There’s a misconception about Branding among the SME (Small and Medium Enterprises) that think Branding is only for the “Big Boys”, the giant corporations who have the big budgets and resources to pull it off.
But a brand-centered strategy is a MUST for any organization, regardless of size.
In plain language, I always explain to clients that:
- Your NAME is your most valuable asset, and your NAME should be treated with great respect for it to eventually become your BRAND;
- Your BRAND gives you your DISTINCTIVE IDENTITY, your reason of being, and your competitive edge;
- Your BRAND is the reason why you are better than your competition and why customers buy your products & services;
- It is entirely up to YOU to safeguard, nurture and strengthen your BRAND as your most valuable ASSET that can determine your SUCCESS or FAILURE.
I found an excellent article in Small Business Online Community, that captures this dilemma and misconception of SME’s skewed look at Branding.
Many SME’s believe that branding is beyond their league, for a number of various reasons like:
- “Branding isn’t necessary for small businesses.”
- “I’m too busy.”
- “I can’t afford it.””Branding is too complex to understand!”
- “Even if I could afford it, I wouldn’t know where to start!”
The article gives a simple-to-understand explanation of what BRANDINg is and what it is NOT:
Branding is not a logo
Branding encompasses much more than a symbol, name or web design. However, once you establish your brand, a logo is crucial as its visual representation. It helps to accelerate company recognition, which speeds up customer engagement with your brand.
Branding is the personality of an organization
A good brand provides a clear and memorable sense of what your business stands for. It can bring to mind product attributes, or it can reflect buyers’ values. A powerful brand has brand equity, which brings you customer loyalty, trust and an emotional connection to your company. Some examples of brand equity are name awareness; perceived quality of goods and services; and assets like patents and trademarks. This doesn’t mean there has to be a public face to your organization, like Virgin’s Richard Branson. Having a persona-driven brand can cause complications if you’re looking toward an eventual exit strategy.
Branding is not your marketing materials
Although the development of marketing materials often forces a small business to do some self-reflection, this is putting the cart before the horse. Ideally, you would have a clearly articulated brand for your small business long before you invest in expensive printed materials. It’s a lot easier to rethink an intellectual concept, like a brand, than to redesign your marketing brochure.
Branding is reflected in all communications about your company
When you do create marketing materials, your brand and company vision should be translated into distinct messages and clear positioning in relation to your competition. Ideally, these messages will appear in all of your promotional materials, including collateral, publicity, the company website, and social networking efforts.
Branding and Your Website
A company website is a must today, particularly for small businesses. Yet, if executed poorly, your website can drive away more customers than it attracts. There are some important things to remember when using a website to facilitate branding:
- Reinforce familiarity with your brand by being consistent with your brand name and domain name.
- Capture loyal visitors by making sure that Web copy is short and catchy and “chunked” into easily digestible sections.
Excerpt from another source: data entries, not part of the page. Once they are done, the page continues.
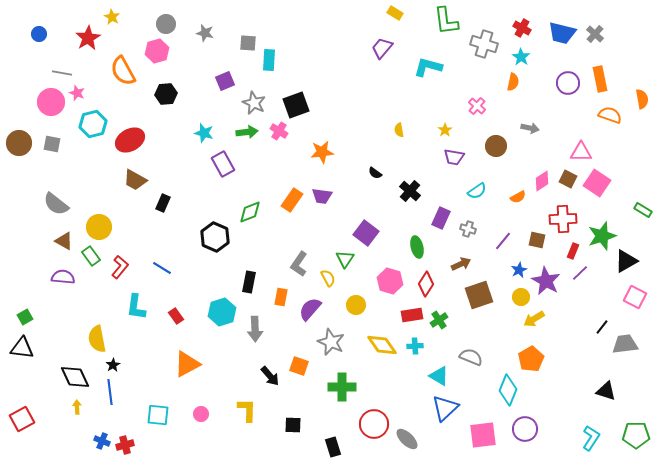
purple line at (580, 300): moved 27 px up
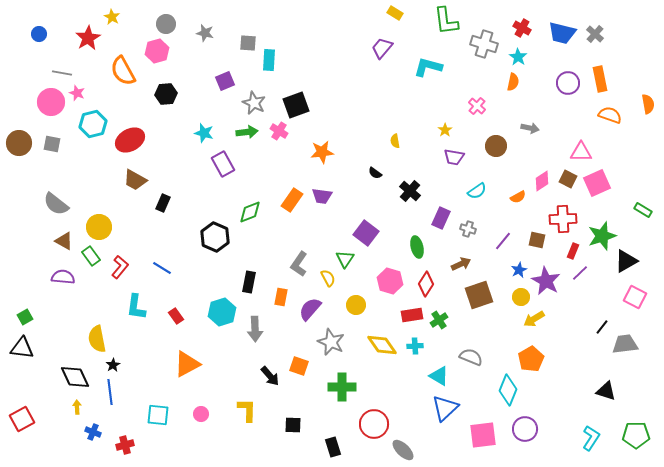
cyan star at (521, 57): moved 3 px left
orange semicircle at (642, 99): moved 6 px right, 5 px down
yellow semicircle at (399, 130): moved 4 px left, 11 px down
pink square at (597, 183): rotated 32 degrees clockwise
gray ellipse at (407, 439): moved 4 px left, 11 px down
blue cross at (102, 441): moved 9 px left, 9 px up
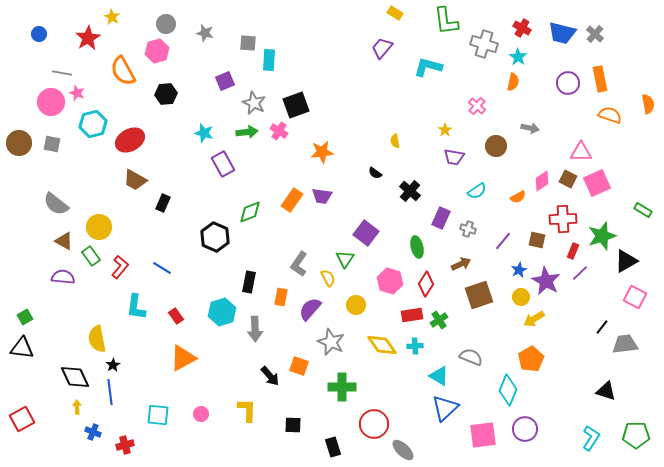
orange triangle at (187, 364): moved 4 px left, 6 px up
Don’t just repurpose the text of your marketing brochure online.
- Speak to your different audiences by segmenting your website into distinct areas.
- Boost product qualities and benefits so that visitors feel they are still getting what they would in person, i.e. the ability to touch and feel your product.
- Replicate the total experience associated with your brand in your web presence.
- Complement product offerings with service experiences, including ratings, reviews, recommendations, message boards and proprietary advice.
Branding and Social Networking
You may think of social networking as a communications vehicle for companies that only serve young, hip audiences. While this was true a few years ago, now everyone from baby boomers to grandmothers are embracing Facebook, YouTube and Twitter. These inexpensive communications channels, particularly if they link consumers to a thought leadership vehicle like a blog, are essential in building customer relationships. In fact, blogs are particularly important for small businesses because they are a means to pass along content that demonstrates your company’s knowledge and expertise. If customers have a sense of who you are and whether they can trust you, you will be paid back with loyalty and repeat business.
At the end of the day, you may be able to achieve your business goals without investing in branding. However, having a brand that expresses who you are and what value your business offers will pay dividends in the long run. Your brand takes your customers along on your company’s journey now and in the future.